Pour lancer le processus, M. Pistorius a évité de devoir modifier la constitution, un processus qui prend du temps, en rendant la proposition facultative pour les femmes. Toutefois, son projet devra encore être examiné par le Bundestag, ainsi que par la coalition au pouvoir en Allemagne, de plus en plus fracturée.


Le ministre des finances, Christian Lindner, du parti démocrate libre, a émis un signal positif en déclarant que la proposition de M. Pistorius allait dans la « bonne direction ». Toutefois, les deux hommes se sont opposés sur les projets d’augmentation des dépenses de défense.

Égalité des chances

La recherche d’un moyen de rétablir le service national, supprimé en 2011, est à l’ordre du jour depuis des mois.

M. Pistorius, qui jouit d’une popularité inhabituelle pour un ministre allemand de la défense, a exposé publiquement ses idées lors d’un voyage aux États-Unis en mai. Le mois précédent, les mandarins du Bendlerblock, le complexe du ministère de la défense, avaient présenté trois scénarios, allant de l’inaction à l’instauration d’une conscription obligatoire totale.

Trouver un moyen de ramener le pays au service national – qui a été supprimé en 2011 – est à l’ordre du jour depuis des mois. | Sean Gallup/Getty Images

C’est finalement l’option médiane – un système sélectif de rassemblement de type scandinave – qui a été retenue.

Si les Allemands sont généralement favorables à un retour du service national, le projet n’a pas échappé à la controverse, notamment en ce qui concerne les calculs qui le sous-tendent. M. Pistorius s’est engagé à porter les effectifs de l’armée à 203 000 hommes d’ici à 2031, tandis que son ministère a déclaré mercredi que 260 000 réservistes supplémentaires seraient nécessaires pour défendre correctement le flanc est.

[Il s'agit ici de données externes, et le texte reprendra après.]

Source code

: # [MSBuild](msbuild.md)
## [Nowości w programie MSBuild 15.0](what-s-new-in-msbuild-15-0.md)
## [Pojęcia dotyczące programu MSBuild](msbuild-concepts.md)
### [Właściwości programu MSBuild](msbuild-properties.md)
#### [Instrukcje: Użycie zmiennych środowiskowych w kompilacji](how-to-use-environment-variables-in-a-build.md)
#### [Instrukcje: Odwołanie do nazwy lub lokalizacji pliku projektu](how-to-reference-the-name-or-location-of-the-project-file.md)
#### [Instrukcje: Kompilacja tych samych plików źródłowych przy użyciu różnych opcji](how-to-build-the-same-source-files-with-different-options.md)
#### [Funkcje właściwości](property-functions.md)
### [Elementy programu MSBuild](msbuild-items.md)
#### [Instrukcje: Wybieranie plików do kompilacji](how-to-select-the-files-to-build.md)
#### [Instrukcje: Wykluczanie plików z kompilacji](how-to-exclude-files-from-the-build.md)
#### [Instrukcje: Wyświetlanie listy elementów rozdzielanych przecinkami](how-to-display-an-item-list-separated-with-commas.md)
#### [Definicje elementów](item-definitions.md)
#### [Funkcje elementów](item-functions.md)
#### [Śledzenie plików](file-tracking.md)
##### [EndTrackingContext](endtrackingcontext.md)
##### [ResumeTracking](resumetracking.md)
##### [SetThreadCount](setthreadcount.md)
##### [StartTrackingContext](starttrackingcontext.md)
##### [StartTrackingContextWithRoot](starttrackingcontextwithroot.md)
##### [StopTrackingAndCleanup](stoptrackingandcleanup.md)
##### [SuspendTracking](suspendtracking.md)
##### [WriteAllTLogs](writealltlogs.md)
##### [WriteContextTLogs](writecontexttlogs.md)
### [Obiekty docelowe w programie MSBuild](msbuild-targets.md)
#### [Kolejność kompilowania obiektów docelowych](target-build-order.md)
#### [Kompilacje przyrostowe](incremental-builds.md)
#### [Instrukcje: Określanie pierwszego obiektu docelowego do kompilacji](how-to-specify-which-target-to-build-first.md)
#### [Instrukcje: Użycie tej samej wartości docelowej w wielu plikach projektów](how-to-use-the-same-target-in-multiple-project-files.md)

Même si le nouveau plan de conscription est lancé cette année, il est peu probable que le gouvernement parvienne à réunir ces chiffres dans un avenir proche. « Il est difficile de dire quand nous pourrons combler ce fossé », a admis M. Pistorius.

Un officier allemand de haut rang, s’exprimant sous le couvert de l’anonymat pour discuter de sujets sans autorisation, a déclaré qu’il faudrait 272 000 soldats pour défendre de manière crédible les frontières du pays, et que le modèle proposé par Pistorius ne permettrait pas d’atteindre ce total.

Il y a aussi la question de la mise en place d’un système qui met l’accent sur les hommes.

Bien que la Bundeswehr ait un quota de 20 % de femmes, elle est loin d’atteindre cet objectif avec seulement 24 000 femmes soldats (13 %) et seulement deux unités de combat dirigées par des femmes.

Modifier la constitution pour inclure les femmes dans le plan de conscription de Pistorius prendrait du temps et coûterait de l’énergie politique pour le faire passer, a déclaré le ministre.

Mais même si le temps et l’énergie n’étaient pas si rares, il est peu probable que les femmes s’arrachent les postes de l’armée allemande. La Bundeswehr reste un endroit hostile pour les recrues féminines, les cas d’inconduite sexuelle signalés étant passés de 224 en 2020 à 385 en 2023.